Problem:
The answer should be each line of the records that contains the word "SIRS"; please copy them all.

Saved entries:
___

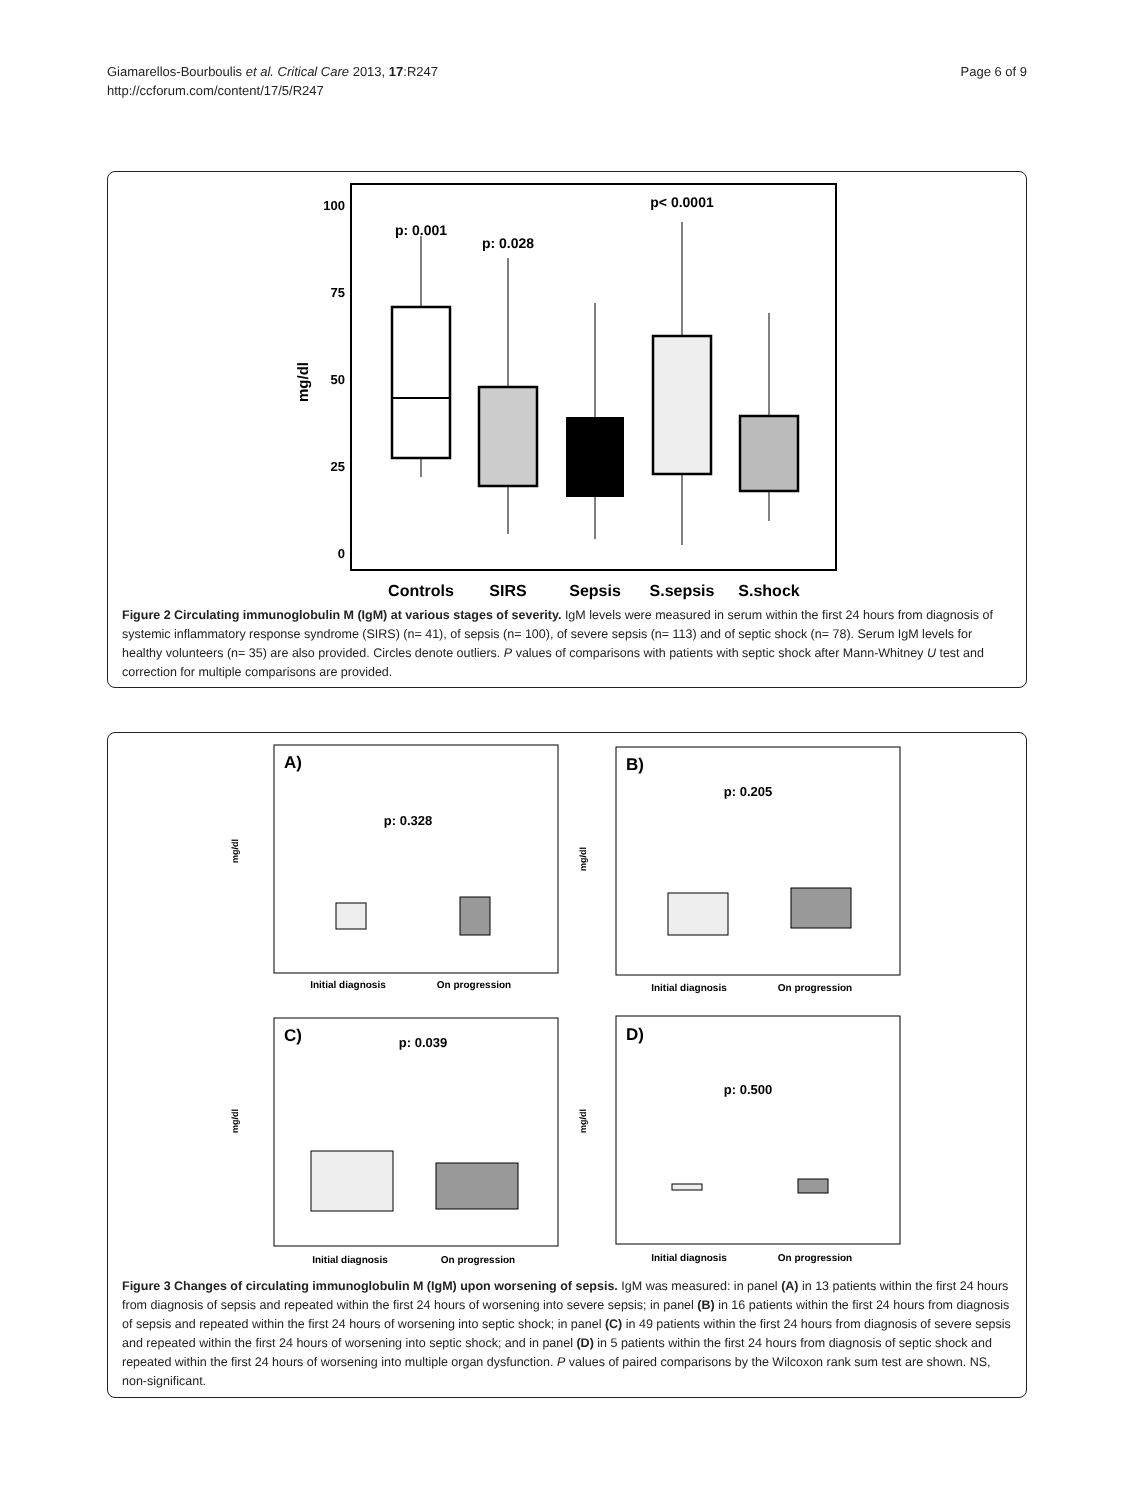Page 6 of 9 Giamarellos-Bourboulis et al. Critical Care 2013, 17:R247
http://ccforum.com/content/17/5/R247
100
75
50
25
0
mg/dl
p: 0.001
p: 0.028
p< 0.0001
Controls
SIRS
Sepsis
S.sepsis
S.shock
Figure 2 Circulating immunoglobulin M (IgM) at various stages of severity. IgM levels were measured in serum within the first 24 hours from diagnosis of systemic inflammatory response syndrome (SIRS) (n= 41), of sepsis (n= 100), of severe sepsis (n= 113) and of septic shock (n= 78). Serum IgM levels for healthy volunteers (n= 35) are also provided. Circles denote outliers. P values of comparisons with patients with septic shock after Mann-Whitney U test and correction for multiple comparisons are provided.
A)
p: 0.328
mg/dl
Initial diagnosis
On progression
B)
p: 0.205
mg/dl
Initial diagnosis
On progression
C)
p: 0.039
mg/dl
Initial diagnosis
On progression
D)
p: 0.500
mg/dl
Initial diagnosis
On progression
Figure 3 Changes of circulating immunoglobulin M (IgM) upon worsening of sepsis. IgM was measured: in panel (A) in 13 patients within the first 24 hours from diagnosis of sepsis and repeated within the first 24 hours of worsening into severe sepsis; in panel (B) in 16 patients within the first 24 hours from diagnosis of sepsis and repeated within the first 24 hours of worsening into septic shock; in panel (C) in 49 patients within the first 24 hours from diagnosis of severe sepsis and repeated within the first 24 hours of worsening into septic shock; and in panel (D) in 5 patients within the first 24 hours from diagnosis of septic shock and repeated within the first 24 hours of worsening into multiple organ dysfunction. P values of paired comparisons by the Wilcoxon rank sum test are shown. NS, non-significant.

___

Result of the task:
SIRS
Figure 2 Circulating immunoglobulin M (IgM) at various stages of severity. IgM levels were measured in serum within the first 24 hours from diagnosis of systemic inflammatory response syndrome (SIRS) (n= 41), of sepsis (n= 100), of severe sepsis (n= 113) and of septic shock (n= 78). Serum IgM levels for healthy volunteers (n= 35) are also provided. Circles denote outliers. P values of comparisons with patients with septic shock after Mann-Whitney U test and correction for multiple comparisons are provided.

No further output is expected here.